Either go out into the street and confront the dangerous vandals and looters who were preparing to torch his Tawakal Halal Grocery or standby and watch them destroy his livelihood.
“I told them this is my business, this is my building, please don’t do it,” he said late on Saturday morning, pointing to the alcove in the front of his building where footprints remained from the looters, who were armed with accelerant.
“I didn’t yell, I stayed calm. I told them that I didn’t do anything to them. And they left,” he added.
The 35-year-old Somali man stayed awake through the night and into the morning to watch over the grocery and A & D Food Market, another grocery he owns across the street in Minneapolis’ Lyndale neighborhood, on the city’s southwest side.
Minneapolis has the largest Somali community in the United States. Abdi said his businesses remained intact thanks to a group of two dozen friends and customers who also stood watch all night and shooed off groups off vandals.
It is a testament, he said, to the tightly knit community of residents from his native east African nation.
“I was really happy with my community in the way it helped me out,” he said. “They love me and trust me.”
Peaceful protests have unraveled into nightly riots in this Midwestern city following a bystander video on Monday showing a white Minneapolis police officer pinning his knee into the neck of an unarmed black man who later died.
The death of the man, George Floyd, has sparked outrage and violent protests in other U.S. cities, including New York and Atlanta even after the officer, Derek Chauvin, was fired and on Friday arrested and charged with murder and manslaughter.

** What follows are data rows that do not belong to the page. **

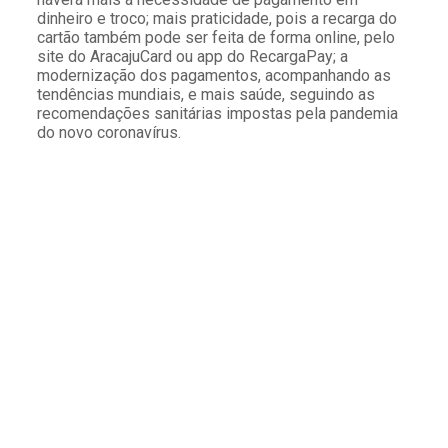
dinheiro e troco; mais praticidade, pois a recarga do
cartão também pode ser feita de forma online, pelo
site do AracajuCard ou app do RecargaPay; a
modernização dos pagamentos, acompanhando as
tendências mundiais, e mais saúde, seguindo as
recomendações sanitárias impostas pela pandemia
do novo coronavírus.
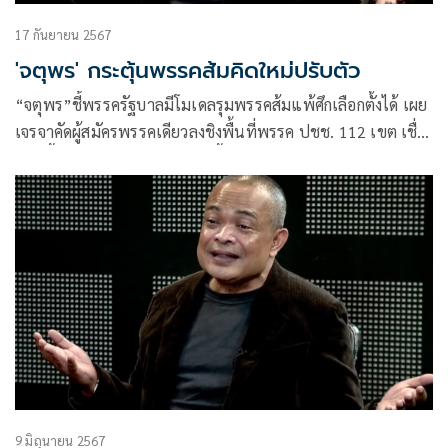
17 กันยายน 2567
'จตุพร' กระตุ้นพรรคส้มคิดใหม่ปรับตัว
“จตุพร”ชี้พรรครัฐบาลมีโมเดลรุมพรรคส้มแพ้ศึกเลือกตั้งได้ เผย
เจรจาคัดผู้สมัครพรรคเดียวลงชิงพื้นที่พรรค ปชช. 112 เขต เชื่อ
บดขยี้และเพิ่มเสียงรัฐบาลมากขึ้น แนะพรรคส้มปรับตัวเลือกผู้
สมัครมีฐานเสียงแล้วบวกด้วยคะแนนนิยมของพรรคจะพอเอาตัว
รอดแค่ปกป้องพื้นที่เดิมไว้ได้บ้าง
9 มิถุนายน 2567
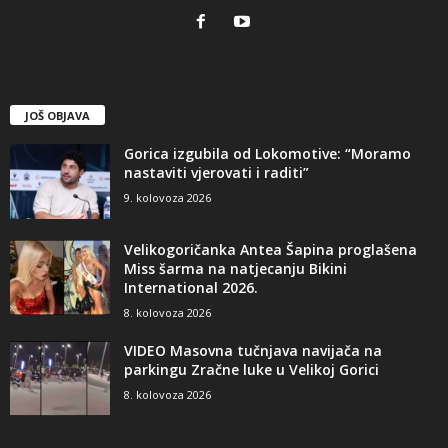
JOŠ OBJAVA
Gorica izgubila od Lokomotive: “Moramo
nastaviti vjerovati i raditi”
9. kolovoza 2026
Velikogoričanka Antea Šapina proglašena
Miss šarma na natjecanju Bikini
International 2026.
8. kolovoza 2026
VIDEO Masovna tučnjava navijača na
parkingu Zračne luke u Velikoj Gorici
8. kolovoza 2026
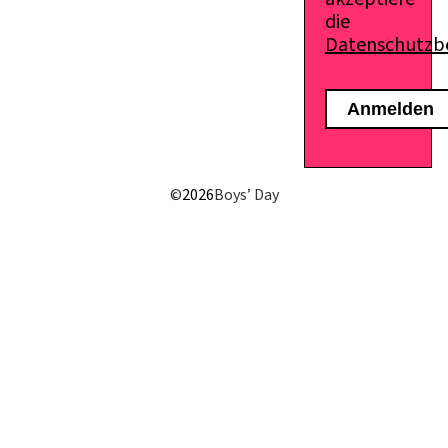
die
Datenschutz
©
2026
Boys’ Day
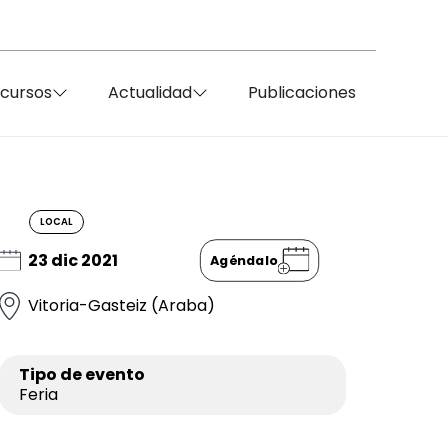
ecursos
Actualidad
Publicaciones
LOCAL
23 dic 2021
Agéndalo
Vitoria-Gasteiz (Araba)
Tipo de evento
Feria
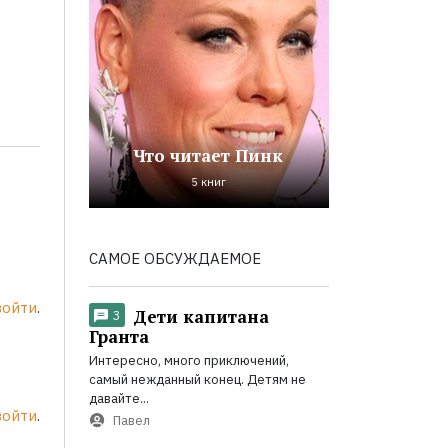
Что читает Пинк
5 книг
САМОЕ ОБСУЖДАЕМОЕ
войти
.
Дети капитана
3
Гранта
Интересно, много приключений,
самый нежданный конец. Детям не
давайте...
войти
.
Павел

Throughout the day on Saturday, teams of community members and business owners somberly swept up broken glass and debris as they surveyed blocks of damaged and destroyed businesses.
Volunteers also prepared for another night of violence by putting up boards on exposed windows on Abdi’s stores and other businesses in the neighborhood.
“I can do nothing, but everything else is something. I have four kids so I have a lot of excuses. But I can’t, this is my city,” said Lynn Fields, who lived in Minneapolis before moving to St. Paul, a city 10 miles (16 km) to the east, as she helped board up Tawakal Halal Grocery late on Saturday afternoon.
In addition to a U.S. Post Office and a Wells Fargo bank branch, several other nearby businesses were destroyed by fire over the last few nights of riots, including a convenience store and a Walgreen’s drug store.
“It’s heartbreaking, just heartbreaking. We are on our own to protect our businesses. We don’t have a choice,” said Robleh Jama, 40, who works at Al-hussein Perfumes, a store next to Tawakal Halal Grocery.
“They came to destroy,” the 40-year-old from Somalia said.
Abdi said that a “black owned” business sign in his front window did not help stop the violent protesters, neither did police officers who focused on clearing the streets of violent protesters rather than protecting local businesses.
“What I saw was really worse than what I saw in Somalia,” said Abdi, who fled his native war-torn country in 2004. “It was really, really sad. Wow! Just wow!”